### Task brief:
For the records below, put the part that opens with the line containing "left hip: (184, 296, 0)" and closes with the line containing "left ankle: (532, 459, 21)" into a Markdown table. Use two columns, Row and Line: number each line in Row, put the line in Line, and leave out blank lines.
+ + + + +
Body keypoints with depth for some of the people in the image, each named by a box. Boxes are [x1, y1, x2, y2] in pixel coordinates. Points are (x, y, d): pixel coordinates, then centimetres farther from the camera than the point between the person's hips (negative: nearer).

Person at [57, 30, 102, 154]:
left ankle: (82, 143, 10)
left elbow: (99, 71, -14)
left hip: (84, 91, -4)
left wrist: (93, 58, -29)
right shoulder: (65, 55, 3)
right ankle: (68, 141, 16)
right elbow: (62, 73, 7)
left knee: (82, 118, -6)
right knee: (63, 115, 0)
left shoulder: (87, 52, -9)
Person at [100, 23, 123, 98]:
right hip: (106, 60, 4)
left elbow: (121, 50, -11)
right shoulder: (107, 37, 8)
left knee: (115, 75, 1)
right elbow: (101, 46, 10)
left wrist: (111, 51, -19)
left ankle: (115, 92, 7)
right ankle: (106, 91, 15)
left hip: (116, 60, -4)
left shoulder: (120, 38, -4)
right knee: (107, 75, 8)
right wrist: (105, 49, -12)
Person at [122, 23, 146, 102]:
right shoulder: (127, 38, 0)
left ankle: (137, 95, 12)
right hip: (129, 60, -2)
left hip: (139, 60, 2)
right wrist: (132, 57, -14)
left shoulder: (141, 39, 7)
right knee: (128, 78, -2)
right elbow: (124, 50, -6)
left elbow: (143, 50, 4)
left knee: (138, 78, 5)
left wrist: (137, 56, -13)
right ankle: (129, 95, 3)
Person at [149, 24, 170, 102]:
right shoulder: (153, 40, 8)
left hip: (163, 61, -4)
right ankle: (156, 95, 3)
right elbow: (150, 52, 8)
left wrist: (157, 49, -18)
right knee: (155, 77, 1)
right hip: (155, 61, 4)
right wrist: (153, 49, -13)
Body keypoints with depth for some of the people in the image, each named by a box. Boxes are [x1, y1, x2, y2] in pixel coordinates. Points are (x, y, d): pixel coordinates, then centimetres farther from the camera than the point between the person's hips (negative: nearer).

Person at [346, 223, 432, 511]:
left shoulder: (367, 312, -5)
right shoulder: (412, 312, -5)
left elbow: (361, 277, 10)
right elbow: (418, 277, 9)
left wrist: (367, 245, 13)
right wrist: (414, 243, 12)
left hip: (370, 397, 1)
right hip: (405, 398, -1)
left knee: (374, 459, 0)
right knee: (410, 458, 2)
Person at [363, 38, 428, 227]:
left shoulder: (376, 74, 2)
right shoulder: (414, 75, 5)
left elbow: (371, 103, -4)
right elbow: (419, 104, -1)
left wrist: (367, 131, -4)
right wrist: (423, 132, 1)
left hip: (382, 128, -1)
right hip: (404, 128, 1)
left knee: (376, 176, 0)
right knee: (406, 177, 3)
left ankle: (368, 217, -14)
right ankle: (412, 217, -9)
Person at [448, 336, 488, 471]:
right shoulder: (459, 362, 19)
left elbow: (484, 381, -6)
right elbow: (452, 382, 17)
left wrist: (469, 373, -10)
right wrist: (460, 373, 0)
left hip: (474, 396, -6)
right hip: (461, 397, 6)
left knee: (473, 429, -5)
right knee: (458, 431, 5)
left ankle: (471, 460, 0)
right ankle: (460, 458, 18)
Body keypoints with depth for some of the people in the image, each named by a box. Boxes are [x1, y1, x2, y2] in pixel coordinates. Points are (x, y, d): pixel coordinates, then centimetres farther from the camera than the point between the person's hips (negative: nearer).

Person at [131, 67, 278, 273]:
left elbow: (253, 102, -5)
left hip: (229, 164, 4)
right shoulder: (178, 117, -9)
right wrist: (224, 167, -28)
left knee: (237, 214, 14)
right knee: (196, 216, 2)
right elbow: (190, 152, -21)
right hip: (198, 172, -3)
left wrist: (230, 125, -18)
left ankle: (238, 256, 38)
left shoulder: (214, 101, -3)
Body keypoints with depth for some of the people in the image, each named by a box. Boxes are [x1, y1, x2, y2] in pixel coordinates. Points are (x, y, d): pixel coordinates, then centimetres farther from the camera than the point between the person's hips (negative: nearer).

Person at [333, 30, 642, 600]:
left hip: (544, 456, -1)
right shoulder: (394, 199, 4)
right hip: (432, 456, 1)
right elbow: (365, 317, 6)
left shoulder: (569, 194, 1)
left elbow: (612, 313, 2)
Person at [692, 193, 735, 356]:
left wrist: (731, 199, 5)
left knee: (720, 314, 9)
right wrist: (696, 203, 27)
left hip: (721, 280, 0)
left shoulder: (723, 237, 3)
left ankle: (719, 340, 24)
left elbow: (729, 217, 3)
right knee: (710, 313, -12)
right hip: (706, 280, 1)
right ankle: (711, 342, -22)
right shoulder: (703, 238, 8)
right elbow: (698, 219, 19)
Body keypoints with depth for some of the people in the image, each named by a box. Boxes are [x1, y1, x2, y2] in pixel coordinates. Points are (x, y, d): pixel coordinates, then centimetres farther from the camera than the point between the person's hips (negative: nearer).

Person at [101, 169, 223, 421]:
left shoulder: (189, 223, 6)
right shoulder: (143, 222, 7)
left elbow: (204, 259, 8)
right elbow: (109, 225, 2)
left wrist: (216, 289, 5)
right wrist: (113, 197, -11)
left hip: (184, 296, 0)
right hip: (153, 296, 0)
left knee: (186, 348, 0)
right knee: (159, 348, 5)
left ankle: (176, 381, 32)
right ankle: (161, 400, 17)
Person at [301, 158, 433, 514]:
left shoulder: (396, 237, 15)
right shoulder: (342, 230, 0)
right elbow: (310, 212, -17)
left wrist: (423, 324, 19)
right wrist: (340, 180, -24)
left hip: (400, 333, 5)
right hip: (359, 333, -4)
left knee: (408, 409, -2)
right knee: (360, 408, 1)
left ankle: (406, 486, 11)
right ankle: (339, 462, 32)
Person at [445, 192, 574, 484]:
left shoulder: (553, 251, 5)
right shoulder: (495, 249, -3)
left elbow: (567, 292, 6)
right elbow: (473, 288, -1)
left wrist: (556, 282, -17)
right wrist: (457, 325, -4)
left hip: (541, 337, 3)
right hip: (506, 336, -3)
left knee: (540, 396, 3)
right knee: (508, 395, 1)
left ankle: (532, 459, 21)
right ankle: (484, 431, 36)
+ + + + +
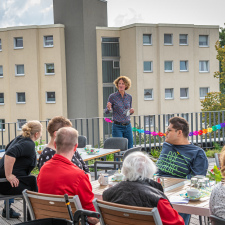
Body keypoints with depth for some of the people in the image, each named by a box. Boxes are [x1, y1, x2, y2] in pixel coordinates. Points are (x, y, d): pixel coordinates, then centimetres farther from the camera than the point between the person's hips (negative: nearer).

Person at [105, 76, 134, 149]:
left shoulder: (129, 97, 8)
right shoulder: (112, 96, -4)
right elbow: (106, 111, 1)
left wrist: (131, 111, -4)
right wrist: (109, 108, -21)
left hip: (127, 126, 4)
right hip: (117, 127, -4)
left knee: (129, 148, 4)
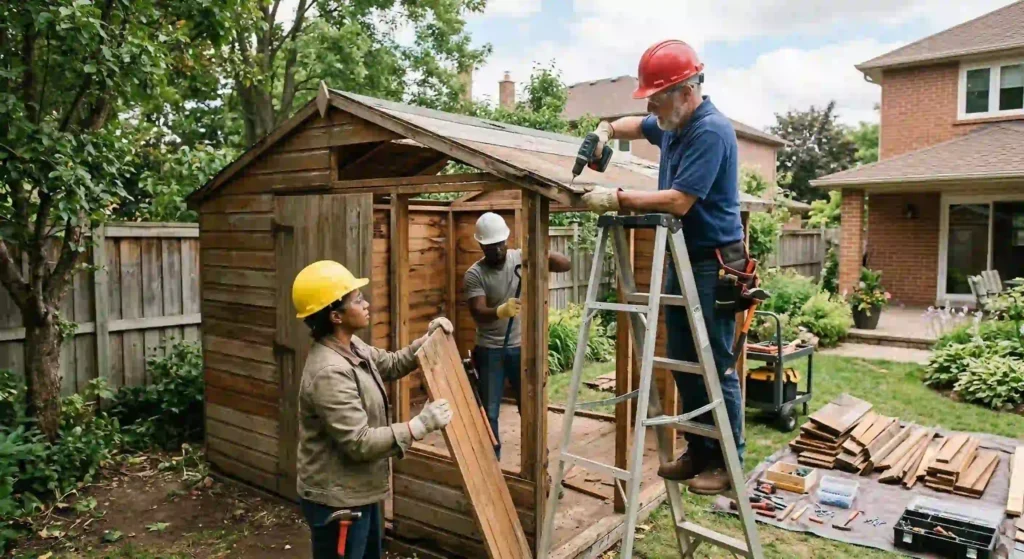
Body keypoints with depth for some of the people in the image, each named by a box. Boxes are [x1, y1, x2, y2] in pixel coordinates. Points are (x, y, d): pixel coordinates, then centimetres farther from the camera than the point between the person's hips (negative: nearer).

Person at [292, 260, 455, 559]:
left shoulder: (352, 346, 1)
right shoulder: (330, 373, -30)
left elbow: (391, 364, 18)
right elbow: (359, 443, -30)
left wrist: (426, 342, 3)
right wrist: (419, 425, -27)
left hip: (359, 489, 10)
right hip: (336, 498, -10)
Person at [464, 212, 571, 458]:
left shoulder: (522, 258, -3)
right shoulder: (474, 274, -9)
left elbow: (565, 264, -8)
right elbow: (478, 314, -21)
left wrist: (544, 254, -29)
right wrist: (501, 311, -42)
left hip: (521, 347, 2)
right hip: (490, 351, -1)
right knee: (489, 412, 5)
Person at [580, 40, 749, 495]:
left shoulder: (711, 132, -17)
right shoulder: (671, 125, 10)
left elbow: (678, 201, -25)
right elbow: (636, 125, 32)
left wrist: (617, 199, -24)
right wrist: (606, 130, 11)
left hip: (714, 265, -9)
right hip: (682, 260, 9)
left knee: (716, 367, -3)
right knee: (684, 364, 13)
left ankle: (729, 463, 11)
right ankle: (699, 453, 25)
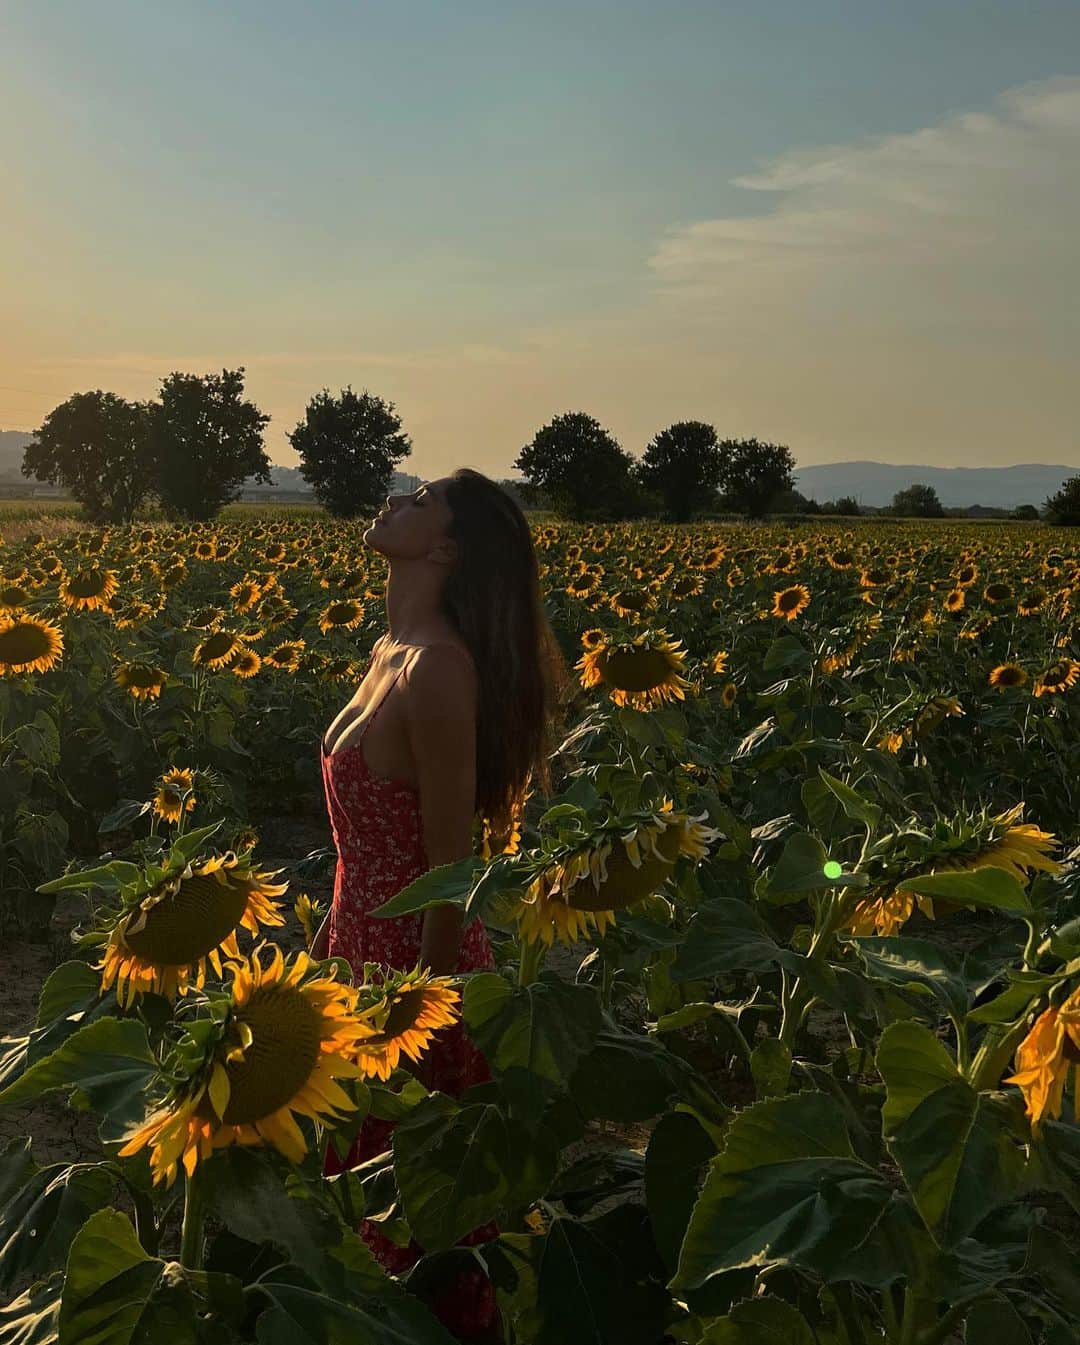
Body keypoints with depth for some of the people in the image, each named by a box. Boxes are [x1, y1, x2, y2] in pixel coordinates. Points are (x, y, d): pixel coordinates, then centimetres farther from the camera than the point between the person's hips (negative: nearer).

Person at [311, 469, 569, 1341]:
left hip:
+ + + + +
### Answer to the problem:
| Row | Line |
|---|---|
| 1 | left hip: (184, 296, 0) |
| 2 | right hip: (153, 296, 0) |
| 3 | left knee: (186, 348, 0) |
| 4 | right knee: (159, 348, 5) |
| 5 | left ankle: (176, 381, 32) |
| 6 | right ankle: (161, 400, 17) |
| 7 | Person at [301, 158, 433, 514]: |
| 8 | left shoulder: (396, 237, 15) |
| 9 | right shoulder: (342, 230, 0) |
| 10 | right elbow: (310, 212, -17) |
| 11 | left wrist: (423, 324, 19) |
| 12 | right wrist: (340, 180, -24) |
| 13 | left hip: (400, 333, 5) |
| 14 | right hip: (359, 333, -4) |
| 15 | left knee: (408, 409, -2) |
| 16 | right knee: (360, 408, 1) |
| 17 | left ankle: (406, 486, 11) |
| 18 | right ankle: (339, 462, 32) |
| 19 | Person at [445, 192, 574, 484]: |
| 20 | left shoulder: (553, 251, 5) |
| 21 | right shoulder: (495, 249, -3) |
| 22 | left elbow: (567, 292, 6) |
| 23 | right elbow: (473, 288, -1) |
| 24 | left wrist: (556, 282, -17) |
| 25 | right wrist: (457, 325, -4) |
| 26 | left hip: (541, 337, 3) |
| 27 | right hip: (506, 336, -3) |
| 28 | left knee: (540, 396, 3) |
| 29 | right knee: (508, 395, 1) |
| 30 | left ankle: (532, 459, 21) |